The chief rabbi of Poland, Rabbi Michael Schudrich, read the tefillot. A parade of government officials and organization heads then laid wreaths at the monument to the Ghetto fighters. Throughout the streets of Warsaw and other cities, paper daffodils, the symbol of the Ghetto fighters, were handed out.

Monument to the Warsaw Ghetto Uprising fighters.
Monument to the Warsaw Ghetto Uprising fighters.

After meeting with and getting instructions from Rabbi Yehoshua Ellis, the emissary for Shavei Yisrael in the city of Katowice and project manager in the office of the Polish chief rabbi, I traveled to Katowice where I spent the next day kashering the kitchen with Piotr Wrobl, a mashgiach trained by Rabbi Schudrich. (Wrobl stayed in Katowice to run the sedarim, which drew nearly 70 people.)

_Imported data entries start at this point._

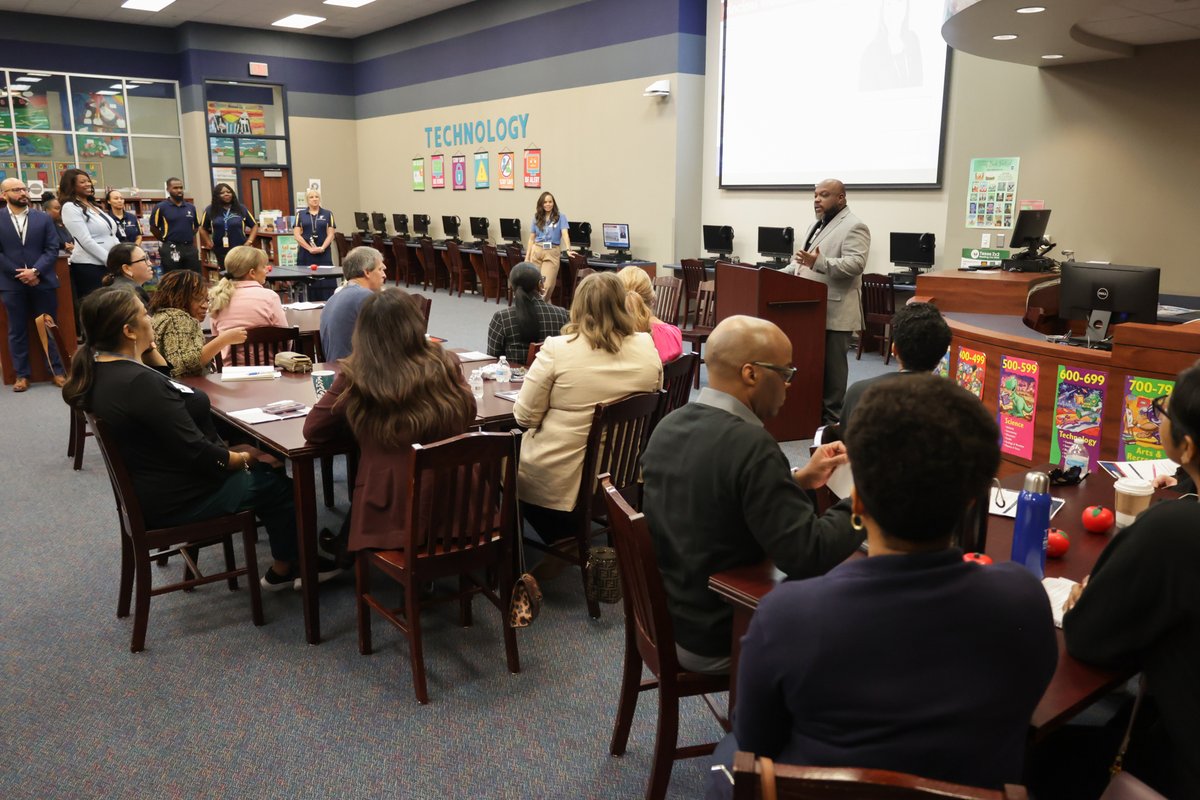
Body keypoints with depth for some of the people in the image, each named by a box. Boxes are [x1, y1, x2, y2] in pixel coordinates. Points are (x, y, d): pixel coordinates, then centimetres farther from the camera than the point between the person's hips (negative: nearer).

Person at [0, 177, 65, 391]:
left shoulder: (44, 218, 6)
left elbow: (52, 249, 0)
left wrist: (35, 271, -13)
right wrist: (19, 274, -11)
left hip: (42, 281, 1)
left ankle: (57, 371, 13)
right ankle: (21, 374, 13)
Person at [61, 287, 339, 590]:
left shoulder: (99, 369, 0)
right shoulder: (139, 382, -31)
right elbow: (195, 452, -28)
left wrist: (150, 349, 2)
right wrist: (245, 458, -12)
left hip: (148, 485, 10)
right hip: (177, 498, -10)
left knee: (263, 465, 20)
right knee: (278, 482, 7)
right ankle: (284, 569, 26)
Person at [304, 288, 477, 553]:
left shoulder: (355, 376, -14)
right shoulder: (444, 365, -8)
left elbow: (312, 430, -1)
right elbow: (467, 415, 9)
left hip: (391, 516, -3)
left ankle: (344, 546, 54)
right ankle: (344, 543, 53)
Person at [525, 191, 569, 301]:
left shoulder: (560, 217, 2)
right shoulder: (537, 218, 12)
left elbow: (564, 233, -10)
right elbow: (531, 239, 14)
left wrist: (568, 250, -27)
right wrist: (527, 257, 8)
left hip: (552, 252, -3)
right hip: (536, 251, 3)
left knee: (547, 285, -10)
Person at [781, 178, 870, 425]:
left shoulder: (854, 227, -10)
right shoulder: (818, 225, 19)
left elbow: (855, 264, -22)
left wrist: (819, 263, -33)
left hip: (835, 312, -9)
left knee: (832, 366, -2)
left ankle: (832, 419, 6)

Katowice was the birthplace of both Chovevei Tzion and Agudat Yisrael. Before the Shoah the city had a Jewish population of more than nine thousand.

The day after that I traveled to Wroclaw where I delivered goodies from Warsaw and helped with preparations for the chag. I met community leaders Andje and Alex as well as David and Danielle Basok, a young couple from the Jewish Agency who were there to represent Israel and help with religious practices. We did bedikat chametz, held a practice Seder, and the next morning had a communal burning of the chametz.

The next day, Erev Chag, I traveled to Legnica with Yaakov Einhorn, an active member of the Wroclaw community, to prepare for the sedarim. There we met with Nicholas, the leader of the small community that before 1968 boasted more than 5,000 members with many synagogues and Jewish schools. Today the community rarely meets – mostly just for holidays. Community member James Nollet, a native of Boston, can lead tefillot in Hebrew.

Legnica community leader Nicholas (left) and Kuba Einhorn.
Legnica community leader Nicholas (left) and Kuba Einhorn.

Yaakov, or Kuba as he likes to be called, was a great help in running the sedarim and gave a running translation from English/Hebrew to Polish. We had just under thirty people at the Seder and fifteen for Shacharit. The community joined us for Kiddush and all the meals, which were alive with conversation on Jewish topics ranging from who is a Jew to kashrut.

On Sunday I returned to Warsaw to visit old friends and do some business. I met with the heads of the community and officials from the Foundation for the Preservation of Jewish Heritage in Poland, the Museum of the History of Jews in Poland, and many others.

There are no restaurants open on Pesach but lunch was available at the community kitchen. For about four dollars one received a complete, wholesome, and tasty meal under the auspices of Rabbi Schudrich.